What this task involves.
Transcribe exactly the line containing "329 256 2264" and each line after it, through the end of the entries, with nothing before or after.

Provided data.

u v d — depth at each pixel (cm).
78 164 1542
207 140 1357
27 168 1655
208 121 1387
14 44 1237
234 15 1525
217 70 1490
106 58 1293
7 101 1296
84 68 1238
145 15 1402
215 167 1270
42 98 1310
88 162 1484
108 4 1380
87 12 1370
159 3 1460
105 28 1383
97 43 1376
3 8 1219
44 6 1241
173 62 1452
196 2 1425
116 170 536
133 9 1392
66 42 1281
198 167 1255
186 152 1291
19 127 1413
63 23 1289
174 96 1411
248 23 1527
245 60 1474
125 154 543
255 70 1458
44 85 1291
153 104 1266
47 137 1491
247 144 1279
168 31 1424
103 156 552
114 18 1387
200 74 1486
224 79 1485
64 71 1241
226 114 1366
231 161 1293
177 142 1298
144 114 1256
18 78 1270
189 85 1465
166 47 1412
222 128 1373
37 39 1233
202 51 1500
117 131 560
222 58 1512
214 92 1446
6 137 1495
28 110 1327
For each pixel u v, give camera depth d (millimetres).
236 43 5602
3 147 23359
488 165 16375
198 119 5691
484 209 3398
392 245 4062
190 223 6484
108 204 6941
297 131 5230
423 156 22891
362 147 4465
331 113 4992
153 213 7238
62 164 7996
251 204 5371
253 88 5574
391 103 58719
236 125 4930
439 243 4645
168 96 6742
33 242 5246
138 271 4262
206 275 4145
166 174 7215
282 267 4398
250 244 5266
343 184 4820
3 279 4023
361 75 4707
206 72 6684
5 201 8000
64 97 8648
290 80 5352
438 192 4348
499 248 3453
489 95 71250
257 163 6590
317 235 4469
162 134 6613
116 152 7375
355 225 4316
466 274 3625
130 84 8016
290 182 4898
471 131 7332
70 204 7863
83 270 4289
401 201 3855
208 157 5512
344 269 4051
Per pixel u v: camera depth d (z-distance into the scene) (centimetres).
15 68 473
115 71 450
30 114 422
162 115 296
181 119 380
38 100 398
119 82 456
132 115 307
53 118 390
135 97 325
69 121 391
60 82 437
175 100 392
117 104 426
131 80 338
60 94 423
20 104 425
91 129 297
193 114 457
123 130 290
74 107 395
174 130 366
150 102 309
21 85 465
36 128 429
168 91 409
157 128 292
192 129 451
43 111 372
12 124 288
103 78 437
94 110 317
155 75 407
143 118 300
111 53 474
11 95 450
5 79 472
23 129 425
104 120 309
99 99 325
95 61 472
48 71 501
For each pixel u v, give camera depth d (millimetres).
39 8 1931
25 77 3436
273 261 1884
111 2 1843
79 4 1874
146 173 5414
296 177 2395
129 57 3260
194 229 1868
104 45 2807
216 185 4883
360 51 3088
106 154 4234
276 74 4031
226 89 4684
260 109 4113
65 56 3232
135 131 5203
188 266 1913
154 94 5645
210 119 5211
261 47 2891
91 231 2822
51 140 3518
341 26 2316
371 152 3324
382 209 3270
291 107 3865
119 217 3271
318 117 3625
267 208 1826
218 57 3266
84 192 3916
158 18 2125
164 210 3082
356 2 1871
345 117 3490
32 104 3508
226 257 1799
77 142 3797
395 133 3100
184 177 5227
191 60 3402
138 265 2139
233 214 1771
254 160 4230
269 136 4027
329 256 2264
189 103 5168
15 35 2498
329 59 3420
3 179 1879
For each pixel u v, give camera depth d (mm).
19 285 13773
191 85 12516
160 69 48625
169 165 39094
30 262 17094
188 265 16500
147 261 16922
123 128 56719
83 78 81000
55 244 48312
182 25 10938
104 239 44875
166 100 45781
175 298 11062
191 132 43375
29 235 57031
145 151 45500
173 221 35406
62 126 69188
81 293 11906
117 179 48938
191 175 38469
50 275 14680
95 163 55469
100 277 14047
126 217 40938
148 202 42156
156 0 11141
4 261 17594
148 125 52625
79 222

Output for this task.
329 256 2264
189 103 5168
15 35 2498
329 59 3420
3 179 1879
For each pixel u v, give camera depth d (mm).
19 285 13773
191 85 12516
160 69 48625
169 165 39094
30 262 17094
188 265 16500
147 261 16922
123 128 56719
83 78 81000
55 244 48312
182 25 10938
104 239 44875
166 100 45781
175 298 11062
191 132 43375
29 235 57031
145 151 45500
173 221 35406
62 126 69188
81 293 11906
117 179 48938
191 175 38469
50 275 14680
95 163 55469
100 277 14047
126 217 40938
148 202 42156
156 0 11141
4 261 17594
148 125 52625
79 222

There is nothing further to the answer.